Vedere gli stabilimenti FIAT com’erano e come sono ora ( l’idea di alternare scene di repertorio e attuali è decisamente geniale e emotivamente azzeccata) porta a domandarci: ma cosa è successo? Come siamo arrivati a questo punto?
La pellicola uscita nelle sale in questi giorni porta con sè tante domande che possono trovare risposta solo dentro al cuore degli spettatori. Che il pubblico sia Torinese (che di sicuro troverà le tematiche molto più vicine) oppure no, non può non rimanere stregato davanti ad una storia scritta principalmente con il cuore.

Calopresti sul set di Mirafiori Lunapark Foto di Simone Martinetto

I tre protagonisti interpretati da Alessandro Haber, Antonio Catania e Giorgio Colangeli rappresentano la naturale evoluzione della classe operaia italiana degli anni ’80: sognatrice, che non si arrende mai e cerca comunque di trovare nelle piccole cose un motivo per sorridere. Le gag e le battute recitate dai tre attori ricordano la commedia all’italiana degli anni ’60 senza mai annoiare o cadere nel volgare, merito principalmente di una sceneggiatura totalmente equilibrata.

[Una serie di voci]
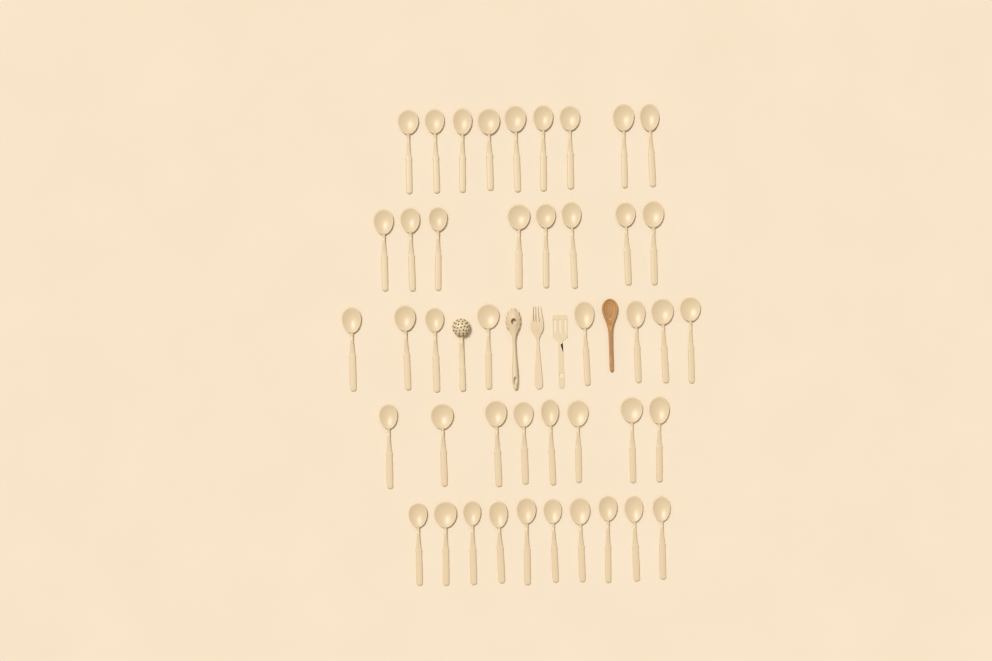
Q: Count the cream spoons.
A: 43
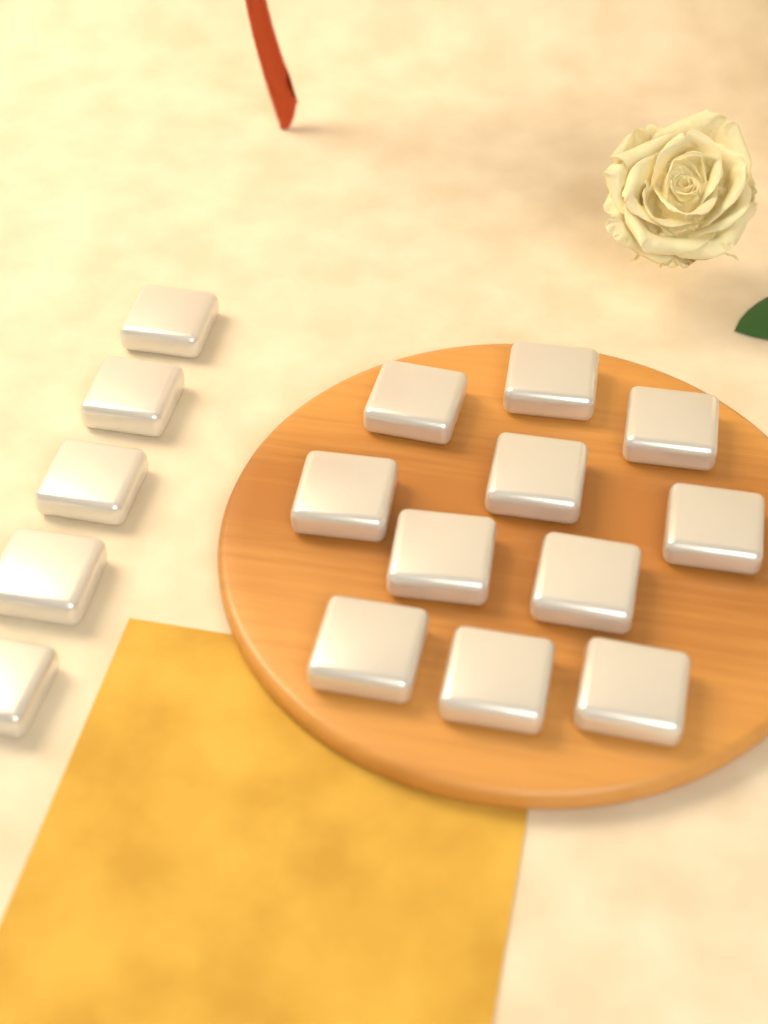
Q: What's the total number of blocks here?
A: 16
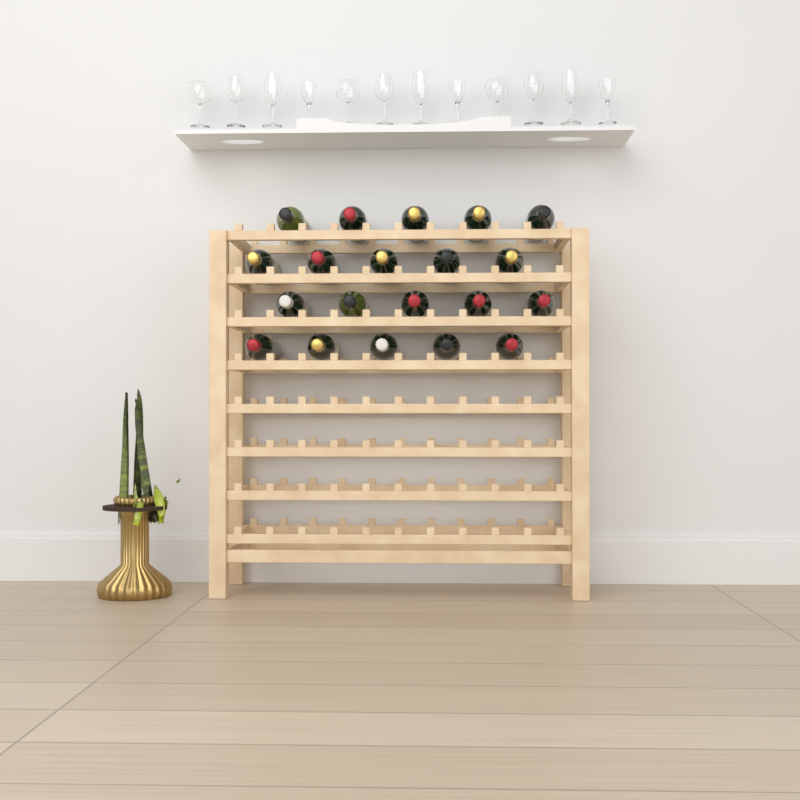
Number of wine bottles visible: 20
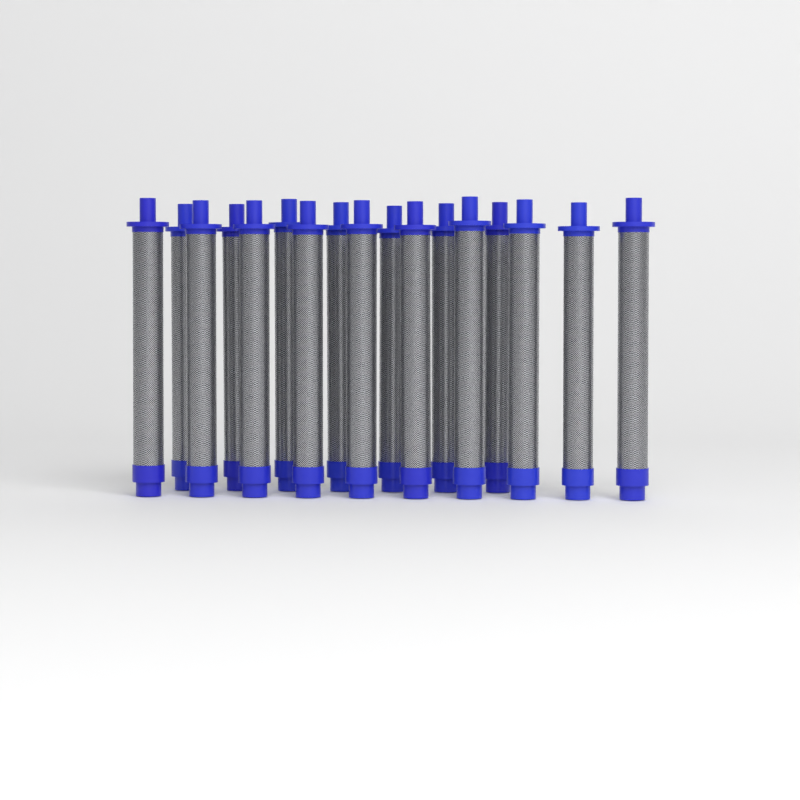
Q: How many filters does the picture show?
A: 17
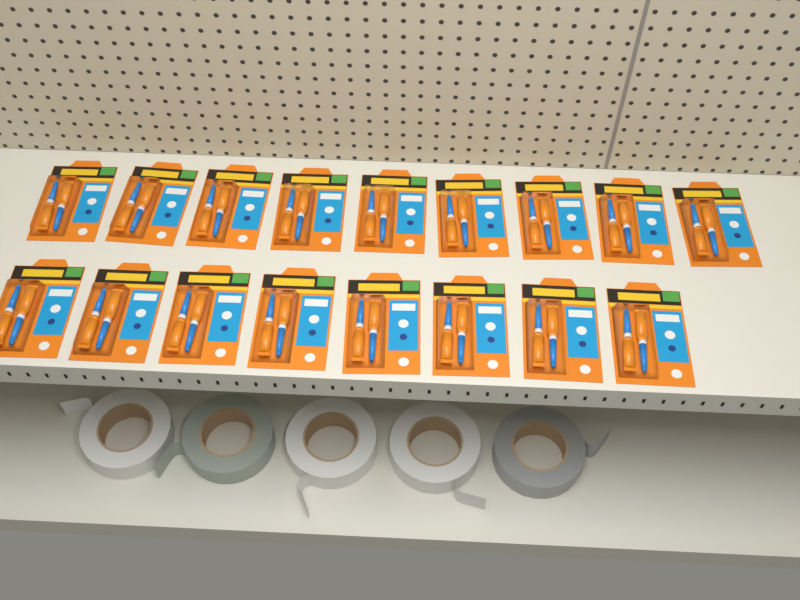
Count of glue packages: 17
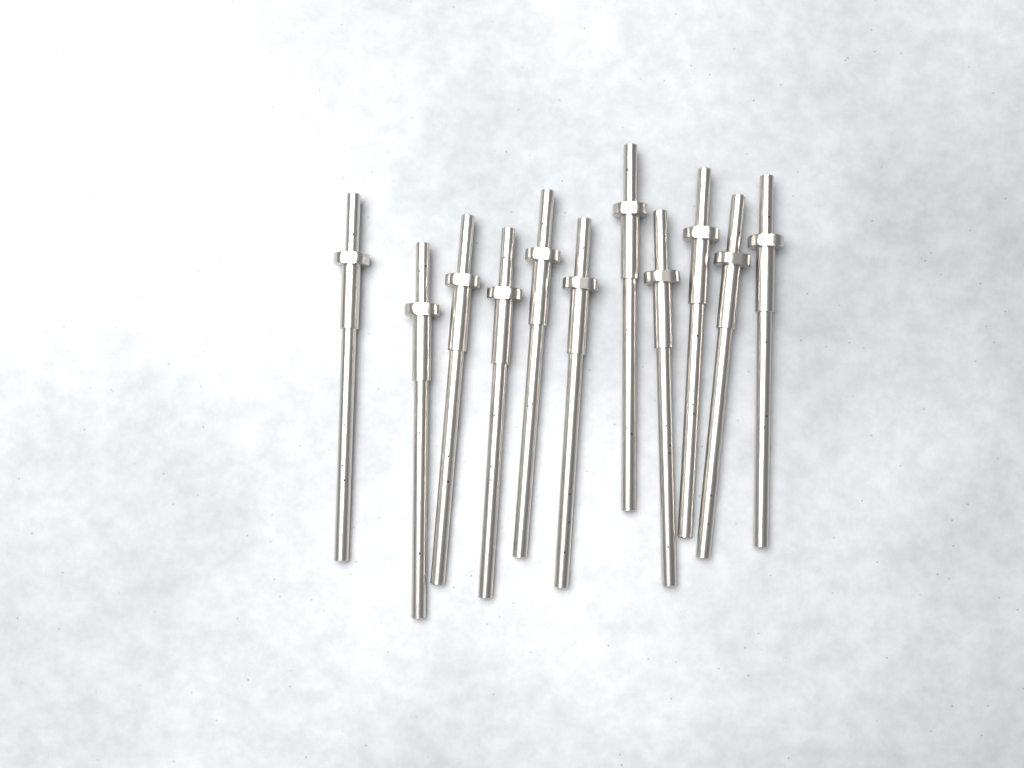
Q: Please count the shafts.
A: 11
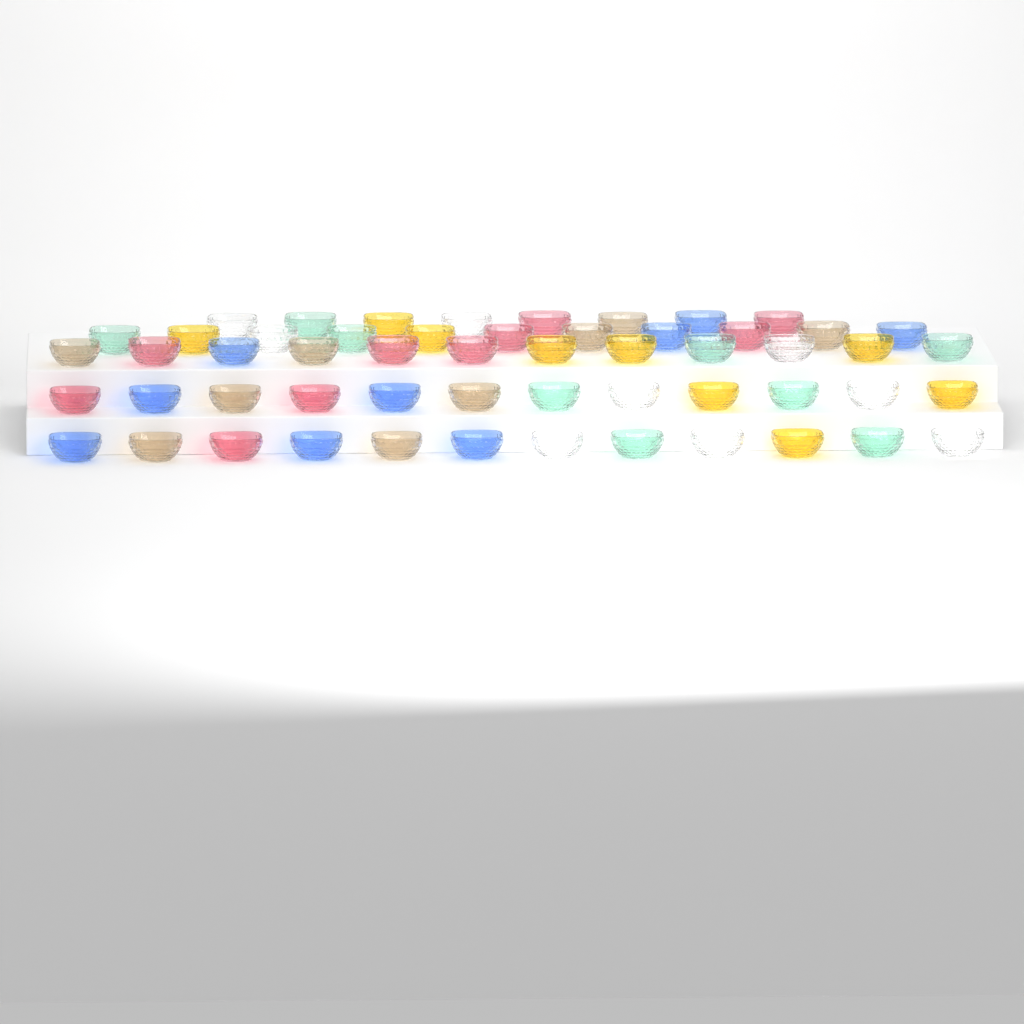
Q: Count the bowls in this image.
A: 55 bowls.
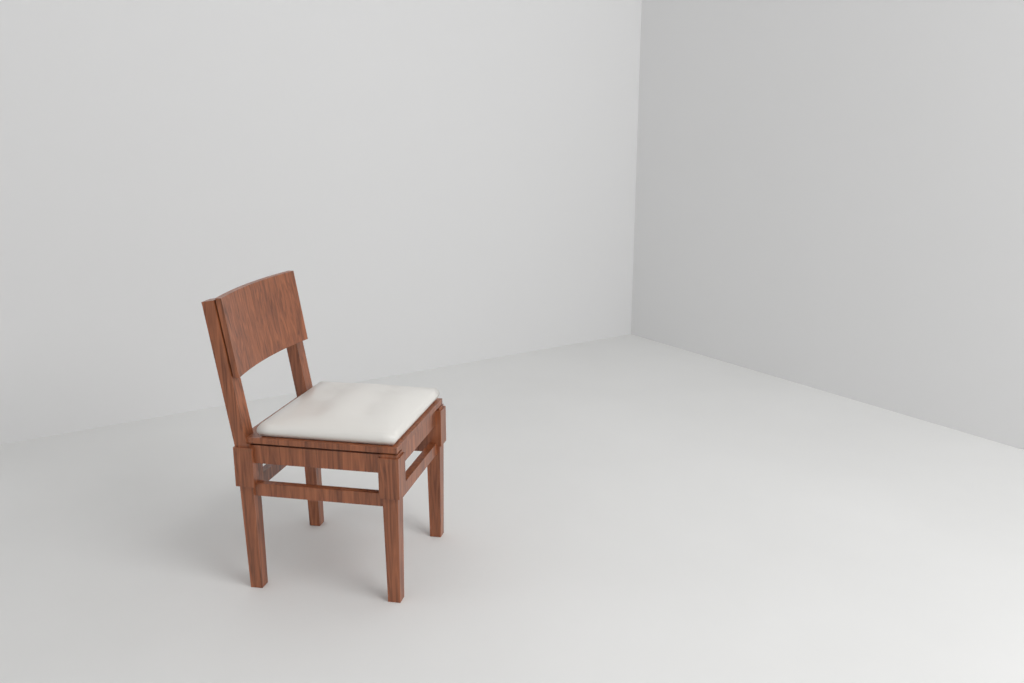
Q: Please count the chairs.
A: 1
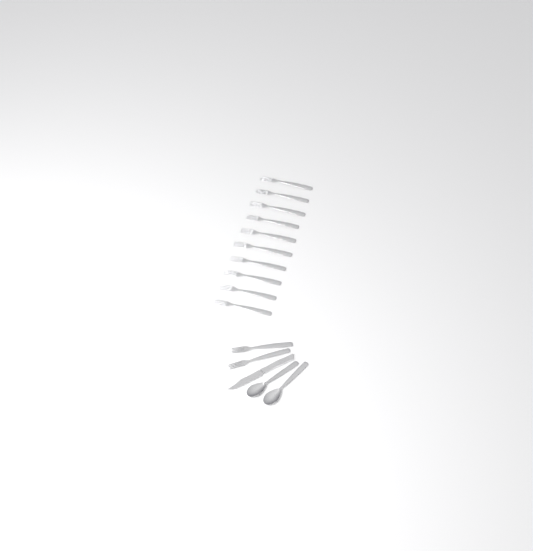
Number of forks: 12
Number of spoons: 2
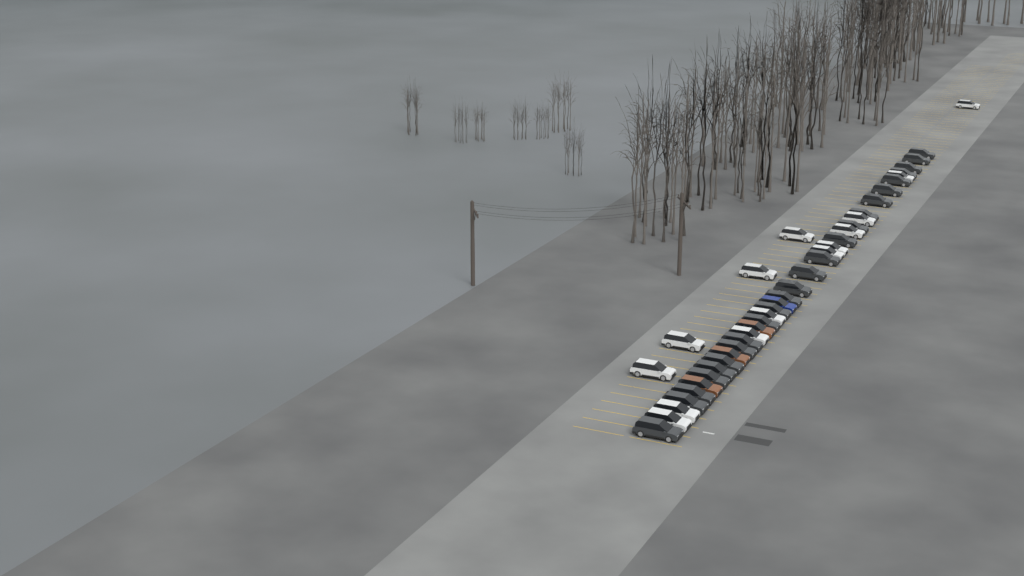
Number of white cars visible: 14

Sfida: Nella sezione di testo sul film, quali attori interpretano i tre protagonisti?

Risposta corretta: Alessandro Haber, Antonio Catania e Giorgio Colangeli.